Foster Future Growth

12/15/2016

In today’s market, top line trends that have resulted in a flat consumer packaged goods industry may be masking major changes across the business. Marketers take note: Changing consumer habits, twinned with digital enablement, have fundamentally disrupted the value chain from manufacturer to consumer.

Rick Hall

Rick Hall, global head of sales effectiveness at Nielsen, explains how these shifts are shaking up the industry from top to bottom, and why companies not getting in front of those changes are jeopardizing their potential for future growth.

How are today’s changing dynamics affecting key industry players of all sizes?
Hall: All players in the CPG industry are feeling the tailwinds of today’s changing dynamics, both big and small. The recipe for success has changed — gone are the days when mega-brands were sold everywhere, supported by broad-based brand advertising and retailer trade programs.

We are now operating in an era of personalization. Consumers are looking for and choosing products that meet their individual needs. The new recipe for success includes a personalized approach that delivers on the consumer’s expectations of convenience, shopping experience and price. The small companies who started in niche markets to satisfy the needs of only a narrow slice of the population are achieving success, but struggle with how to scale.

By contrast, larger manufacturers are trying to become more nimble in order to quickly reformulate their products to meet these changing preferences. Increasingly, more companies are leveraging data and analytics technology to target the right product to the right consumer group, and to gain a foothold into where and how they shop.

Small or large, the winners will be those who can get the product right for every consumer segment and deploy digital technology to roll out an efficient value chain.

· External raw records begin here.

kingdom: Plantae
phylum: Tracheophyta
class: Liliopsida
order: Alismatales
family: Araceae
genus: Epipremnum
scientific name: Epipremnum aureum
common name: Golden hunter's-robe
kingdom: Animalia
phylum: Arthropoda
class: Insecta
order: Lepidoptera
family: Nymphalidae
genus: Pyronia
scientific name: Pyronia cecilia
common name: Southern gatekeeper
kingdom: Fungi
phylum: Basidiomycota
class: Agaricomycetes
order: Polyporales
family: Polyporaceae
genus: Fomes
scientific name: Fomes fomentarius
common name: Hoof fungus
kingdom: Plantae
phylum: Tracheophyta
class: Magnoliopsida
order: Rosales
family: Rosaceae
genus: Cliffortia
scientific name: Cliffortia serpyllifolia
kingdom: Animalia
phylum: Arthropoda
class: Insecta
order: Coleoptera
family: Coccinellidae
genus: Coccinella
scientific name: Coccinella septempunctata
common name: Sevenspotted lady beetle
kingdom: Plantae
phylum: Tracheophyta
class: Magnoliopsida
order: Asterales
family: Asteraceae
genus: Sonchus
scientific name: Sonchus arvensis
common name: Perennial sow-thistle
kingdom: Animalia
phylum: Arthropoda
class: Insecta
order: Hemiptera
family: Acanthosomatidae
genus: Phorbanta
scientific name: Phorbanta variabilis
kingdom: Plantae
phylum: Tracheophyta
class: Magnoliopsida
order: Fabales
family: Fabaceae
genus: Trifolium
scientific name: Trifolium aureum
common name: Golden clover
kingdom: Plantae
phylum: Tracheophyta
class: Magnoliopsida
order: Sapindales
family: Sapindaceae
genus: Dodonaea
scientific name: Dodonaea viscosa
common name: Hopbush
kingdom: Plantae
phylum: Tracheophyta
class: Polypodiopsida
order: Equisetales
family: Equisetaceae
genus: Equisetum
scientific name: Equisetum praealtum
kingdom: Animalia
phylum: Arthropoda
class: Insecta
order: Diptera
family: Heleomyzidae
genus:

What channel trends do you see making the biggest impact on the consumer’s path to purchase in 2017?
HALL:
E-commerce is at the top of the list of channels to watch in 2017. With double-digit growth, its reach has become mainstream. E-commerce will affect everyone in the industry.

But brick and mortar stores are not going away. Instead, we see growth in those small shops that meet very specific market needs. Clearly getting assortment right at the channel level is a critical component to future growth. It enables retailers to satisfy the needs of unique shoppers on the occasions when they are making purchase decisions.

Additionally, direct-to-consumer selling is now common practice within the CPG industry. The trend that started with select startups using digital media in lieu of traditional distribution channels to create compelling value to reach consumers now has big companies getting into the act. Direct-to-consumer selling will become central to the path to purchase in 2017.

Why will efficient programs be a game-changing growth strategy in 2017?
HALL:
Research clearly shows that traditional marketing and trade programs targeting mass audiences are no longer delivering the results that they once did. Consequently, we expect that every sales and marketing program in 2017 will center on the individual consumer.

While shopper and loyalty programs have been focused on individual consumers for some time, the added pervasiveness of digital capabilities (increasingly linked to the consumer’s location) will drive dramatic future growth.